Mitch Goldberg, president of the investment advisory firm ClientFirst Strategy, said every time someone told an investor to “take a little off the table at Apple and Microsoft … someday right. But we don’t know when. “
Risk the right way
An investor who hasn’t changed their portfolio this year will now hold more stocks by simply staying stable, given the recent bull market in equities and weak bond market returns, Goldberg said. And many investors are not quick to realign their equilibrium after appreciation in certain asset classes, which reinforces the process of increasing exposure, in this case to stocks. And Goldberg said for most investors that they will stick to that stance.
“There is no alternative,” he said. “From what I see, investors are more scared, but they don’t act on them,” he said. “To me, that’s a form of complacency. It’s like waiting for a bell to ring and they’ll be able to get out before the market fills up.”
Older investors who do not need market money to meet immediate needs, including baby boomers who have done well in the equity space and remain in the market time horizon for at least several years, do not need to reduce their overall equity exposure, but should do so by reducing the composition of the stocks in the Think about ownership, said Goldberg. While they have stayed away from the meme stocks and the pandemic stocks, they have also added the value of stocks in other parts of the market like consumer staples and dividend stocks and major technology leaders.

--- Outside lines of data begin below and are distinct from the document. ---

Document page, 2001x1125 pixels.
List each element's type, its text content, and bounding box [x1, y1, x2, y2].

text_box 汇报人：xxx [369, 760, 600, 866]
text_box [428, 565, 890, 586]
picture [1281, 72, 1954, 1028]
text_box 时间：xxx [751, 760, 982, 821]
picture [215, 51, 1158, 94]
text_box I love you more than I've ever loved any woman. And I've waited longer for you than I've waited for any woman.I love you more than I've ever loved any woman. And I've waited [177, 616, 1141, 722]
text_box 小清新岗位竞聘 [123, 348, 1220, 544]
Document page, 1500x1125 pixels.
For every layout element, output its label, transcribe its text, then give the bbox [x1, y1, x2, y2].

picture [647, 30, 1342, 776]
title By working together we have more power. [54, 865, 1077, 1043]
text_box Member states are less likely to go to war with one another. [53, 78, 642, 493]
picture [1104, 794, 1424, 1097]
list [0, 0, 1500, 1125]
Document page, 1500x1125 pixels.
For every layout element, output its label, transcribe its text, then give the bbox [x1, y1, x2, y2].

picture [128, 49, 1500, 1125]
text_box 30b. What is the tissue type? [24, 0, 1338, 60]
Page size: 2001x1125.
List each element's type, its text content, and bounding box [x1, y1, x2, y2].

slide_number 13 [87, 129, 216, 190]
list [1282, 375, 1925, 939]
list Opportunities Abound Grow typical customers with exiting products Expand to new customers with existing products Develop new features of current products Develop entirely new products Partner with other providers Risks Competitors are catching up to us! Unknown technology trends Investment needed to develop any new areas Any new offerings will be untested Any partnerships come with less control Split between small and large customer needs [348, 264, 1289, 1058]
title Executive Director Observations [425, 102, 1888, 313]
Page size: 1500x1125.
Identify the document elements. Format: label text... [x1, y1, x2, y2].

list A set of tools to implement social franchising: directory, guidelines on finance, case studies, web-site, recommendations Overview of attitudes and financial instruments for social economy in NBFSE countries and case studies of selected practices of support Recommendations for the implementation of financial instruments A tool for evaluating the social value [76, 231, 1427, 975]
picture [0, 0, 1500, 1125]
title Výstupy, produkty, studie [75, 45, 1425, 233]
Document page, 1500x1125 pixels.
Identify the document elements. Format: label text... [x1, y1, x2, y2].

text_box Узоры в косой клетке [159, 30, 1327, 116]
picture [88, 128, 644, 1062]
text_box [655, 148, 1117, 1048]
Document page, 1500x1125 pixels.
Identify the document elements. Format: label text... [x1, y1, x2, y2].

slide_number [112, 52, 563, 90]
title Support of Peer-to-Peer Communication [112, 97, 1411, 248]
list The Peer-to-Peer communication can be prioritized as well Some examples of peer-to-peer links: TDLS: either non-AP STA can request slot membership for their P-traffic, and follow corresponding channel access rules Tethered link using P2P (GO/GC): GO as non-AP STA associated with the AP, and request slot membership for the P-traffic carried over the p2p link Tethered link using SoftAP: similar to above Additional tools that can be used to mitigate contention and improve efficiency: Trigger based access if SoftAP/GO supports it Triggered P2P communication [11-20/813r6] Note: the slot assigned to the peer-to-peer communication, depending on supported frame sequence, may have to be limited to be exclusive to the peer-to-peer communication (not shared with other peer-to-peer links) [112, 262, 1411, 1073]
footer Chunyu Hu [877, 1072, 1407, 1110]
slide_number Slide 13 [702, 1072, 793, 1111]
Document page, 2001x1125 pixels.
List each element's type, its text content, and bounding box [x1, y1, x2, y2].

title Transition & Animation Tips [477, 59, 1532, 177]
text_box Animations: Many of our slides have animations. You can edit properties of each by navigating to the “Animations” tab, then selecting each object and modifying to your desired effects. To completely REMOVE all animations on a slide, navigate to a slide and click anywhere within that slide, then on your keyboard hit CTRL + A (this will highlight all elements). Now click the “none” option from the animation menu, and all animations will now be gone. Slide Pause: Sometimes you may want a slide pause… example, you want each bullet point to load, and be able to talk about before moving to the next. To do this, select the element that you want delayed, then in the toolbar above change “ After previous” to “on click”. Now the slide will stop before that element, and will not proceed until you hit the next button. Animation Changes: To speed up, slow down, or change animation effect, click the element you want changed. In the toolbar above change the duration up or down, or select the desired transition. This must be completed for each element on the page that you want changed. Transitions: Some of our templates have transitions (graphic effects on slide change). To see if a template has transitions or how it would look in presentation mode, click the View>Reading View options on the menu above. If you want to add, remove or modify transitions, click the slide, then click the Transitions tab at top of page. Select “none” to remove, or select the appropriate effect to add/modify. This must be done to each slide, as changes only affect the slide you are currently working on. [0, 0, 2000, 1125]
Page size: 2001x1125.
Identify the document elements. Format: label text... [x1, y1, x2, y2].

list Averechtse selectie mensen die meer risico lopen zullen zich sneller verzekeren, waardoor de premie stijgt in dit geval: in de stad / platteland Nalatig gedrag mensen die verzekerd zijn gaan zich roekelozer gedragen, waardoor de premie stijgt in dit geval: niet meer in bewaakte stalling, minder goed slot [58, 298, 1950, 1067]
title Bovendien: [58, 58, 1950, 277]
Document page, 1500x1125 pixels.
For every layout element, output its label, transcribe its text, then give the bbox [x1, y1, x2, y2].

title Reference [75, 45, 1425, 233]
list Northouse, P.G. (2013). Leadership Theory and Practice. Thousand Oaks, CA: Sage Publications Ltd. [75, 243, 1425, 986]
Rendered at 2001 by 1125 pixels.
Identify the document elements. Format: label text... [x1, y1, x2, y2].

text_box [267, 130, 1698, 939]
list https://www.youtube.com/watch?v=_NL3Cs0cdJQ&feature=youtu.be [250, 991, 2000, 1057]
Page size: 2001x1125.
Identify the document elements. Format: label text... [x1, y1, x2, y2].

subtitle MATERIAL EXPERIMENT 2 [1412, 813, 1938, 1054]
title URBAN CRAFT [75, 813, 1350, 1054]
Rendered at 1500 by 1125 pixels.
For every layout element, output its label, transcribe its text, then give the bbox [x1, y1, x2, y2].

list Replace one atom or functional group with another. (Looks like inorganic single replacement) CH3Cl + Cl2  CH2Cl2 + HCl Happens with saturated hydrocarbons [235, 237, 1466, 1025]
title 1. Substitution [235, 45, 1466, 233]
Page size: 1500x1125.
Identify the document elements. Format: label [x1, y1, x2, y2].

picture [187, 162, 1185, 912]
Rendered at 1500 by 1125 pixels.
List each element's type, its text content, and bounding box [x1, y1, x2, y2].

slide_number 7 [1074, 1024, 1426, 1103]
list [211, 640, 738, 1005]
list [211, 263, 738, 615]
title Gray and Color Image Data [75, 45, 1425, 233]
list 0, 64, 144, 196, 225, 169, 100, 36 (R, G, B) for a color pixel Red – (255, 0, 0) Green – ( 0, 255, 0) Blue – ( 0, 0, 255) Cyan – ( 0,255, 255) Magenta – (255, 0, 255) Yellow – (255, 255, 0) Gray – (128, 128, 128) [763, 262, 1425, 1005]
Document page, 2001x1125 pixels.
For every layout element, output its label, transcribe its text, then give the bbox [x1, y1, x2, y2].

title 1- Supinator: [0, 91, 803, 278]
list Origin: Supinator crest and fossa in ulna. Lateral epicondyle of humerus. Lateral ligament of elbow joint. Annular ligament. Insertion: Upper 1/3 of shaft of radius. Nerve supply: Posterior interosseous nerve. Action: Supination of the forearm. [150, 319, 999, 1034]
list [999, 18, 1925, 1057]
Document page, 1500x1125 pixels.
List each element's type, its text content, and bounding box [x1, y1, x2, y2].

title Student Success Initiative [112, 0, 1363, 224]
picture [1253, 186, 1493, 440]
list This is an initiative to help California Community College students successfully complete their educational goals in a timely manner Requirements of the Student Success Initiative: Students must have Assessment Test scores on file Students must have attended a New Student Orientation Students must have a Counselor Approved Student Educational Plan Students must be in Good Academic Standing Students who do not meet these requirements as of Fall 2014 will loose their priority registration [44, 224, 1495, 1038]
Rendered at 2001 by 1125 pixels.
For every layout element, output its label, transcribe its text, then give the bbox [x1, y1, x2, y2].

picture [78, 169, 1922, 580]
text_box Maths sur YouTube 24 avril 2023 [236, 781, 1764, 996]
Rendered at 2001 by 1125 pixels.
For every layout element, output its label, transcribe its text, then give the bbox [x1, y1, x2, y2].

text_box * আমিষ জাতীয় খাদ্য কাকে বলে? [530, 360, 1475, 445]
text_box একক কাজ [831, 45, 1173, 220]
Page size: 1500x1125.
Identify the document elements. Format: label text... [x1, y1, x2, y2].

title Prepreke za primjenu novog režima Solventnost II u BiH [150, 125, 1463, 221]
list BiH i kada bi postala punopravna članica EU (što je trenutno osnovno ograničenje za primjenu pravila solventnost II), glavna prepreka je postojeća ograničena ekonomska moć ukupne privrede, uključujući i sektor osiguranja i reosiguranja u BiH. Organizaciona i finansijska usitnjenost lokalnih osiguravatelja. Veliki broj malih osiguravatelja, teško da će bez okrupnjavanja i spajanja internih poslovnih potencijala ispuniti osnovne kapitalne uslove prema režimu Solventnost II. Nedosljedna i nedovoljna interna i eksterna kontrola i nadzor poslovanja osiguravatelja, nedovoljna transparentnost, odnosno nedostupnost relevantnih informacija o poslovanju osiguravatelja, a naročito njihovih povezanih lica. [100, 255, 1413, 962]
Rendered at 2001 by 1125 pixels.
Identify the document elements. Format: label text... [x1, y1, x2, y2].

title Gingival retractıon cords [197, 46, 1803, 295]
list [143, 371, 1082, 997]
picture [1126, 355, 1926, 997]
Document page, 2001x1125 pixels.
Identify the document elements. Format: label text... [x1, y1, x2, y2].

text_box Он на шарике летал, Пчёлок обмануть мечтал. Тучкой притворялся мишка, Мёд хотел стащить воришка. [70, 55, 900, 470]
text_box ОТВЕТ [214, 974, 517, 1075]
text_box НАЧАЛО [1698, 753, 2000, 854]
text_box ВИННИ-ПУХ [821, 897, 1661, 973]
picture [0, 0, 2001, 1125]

Taking risk off the table doesn’t have to mean making major changes to the overall portfolio asset allocation plan.
Boneparth said, in his view, “taking risk off the table” can mean going from a 90% to 10% stock split to 80% to 20%.
Downshifting from “aggressive to just plain aggressive” shouldn’t make an investor jump out of his seat, he said.
Many investors make the mistake of withdrawing completely from a market, Boneparth said, and that “smart money” approach tends to be a loser. But, he said, “those are returns so far above their historical means that it really always asks, ‘When is that right?'”
Let’s not get out of hand. Let’s context to less risk, not drastic change, not even decrease, just adding, ”said Boneparth.